-- Texto de origem --
....
VITÓRIA DE JESUS
Ainda nem nos tínhamos sentado para conversar, já a D.
Vitória nos alertava para o facto de ter uma memória muito fraca e que
certamente poucas recordações iríamos aproveitar. Afinal, e como não é a
primeira vez que acontece, quando começou a desfiar o seu rosário, muitos
factos da sua vida lhe foram surgindo naturalmente, se bem que alguns bastante
desagradáveis.
Viúva
de José Gonçalves há 30 anos, ainda tem os dois filhos que nasceram do
matrimónio: Felícia Vitória e Manuel José Pinto Rebocho.
“Nasci
no Monte do Peso, perto das Brotas, no dia 4 de Agosto de 1921, pelo que tenho
95 anos já feitos. Sou a mais velha de cinco irmãos, dos quais já faleceram
dois. O meu pai era ganadeiro e quando eu tinha sete ou oito anos fomos morar
para a zona do Ciborro, onde ainda frequentei a escola primária, mas sem
aprender qualquer coisa que se visse, porque andei lá muito pouco tempo.”
E andou na escola pouco tempo porquê?
“Como tínhamos muitas dificuldades, o meu
pai cedo me requisitou para o ir ajudar no pastoreio. Comecei assim a ganhar a
vida como ajuda de cabras, sempre ali nas zonas do Rabaçal, Ciborro e S.
Geraldo.”
E continuou trabalhando com o gado ?
“Não. Passados poucos anos, já então
morávamos mesmo no Rabaçal, iniciei o que seria sempre a minha vida. Aprendi e
sabia fazer de tudo: mondar, ceifar, apanhar azeitona, escaldeirar as cepas na
vinha e, enfim, todos os trabalhos do campo que me iam aparecendo.”
E como é normal, surgiu o momento do
namoro…
“Nunca fui namoradeira. Apenas conheci o que
haveria de ser o meu marido e chegou-me bem. Casámos teria eu uns vinte anos. O
José também labutava no campo e foi no trabalho que o conheci. Ele era carreiro
por conta do sr. Gabriel Nunes. Namorávamos nos intervalos do trabalho e nos
bailes que eram frequentes na Freixeira. Quando achámos que estava na altura
certa, juntámo-nos e casámos passada uma semana.”
....
-- Material recolhido --
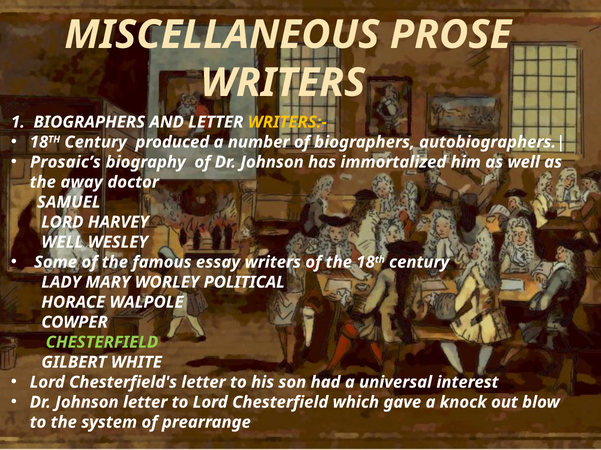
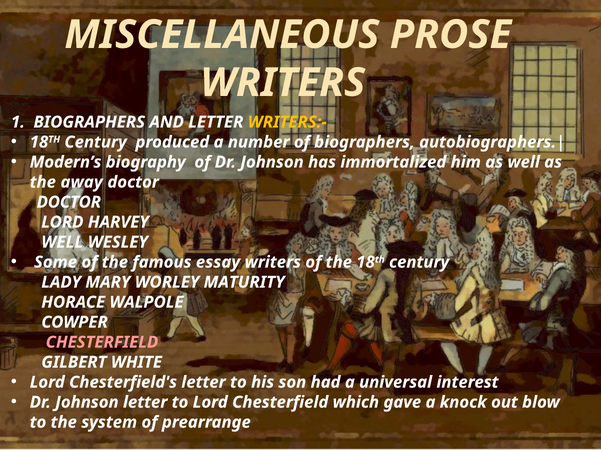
Prosaic’s: Prosaic’s -> Modern’s
SAMUEL at (69, 202): SAMUEL -> DOCTOR
POLITICAL: POLITICAL -> MATURITY
CHESTERFIELD at (102, 343) colour: light green -> pink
....
-- Instruções a seguir --
Copie sem alterações, do texto sobre Vitória de Jesus, o trecho que vai de "VITÓRIA DE JESUS" a "desagradáveis.".

-- Resposta ao exercício --
VITÓRIA DE JESUS
Ainda nem nos tínhamos sentado para conversar, já a D.
Vitória nos alertava para o facto de ter uma memória muito fraca e que
certamente poucas recordações iríamos aproveitar. Afinal, e como não é a
primeira vez que acontece, quando começou a desfiar o seu rosário, muitos
factos da sua vida lhe foram surgindo naturalmente, se bem que alguns bastante
desagradáveis.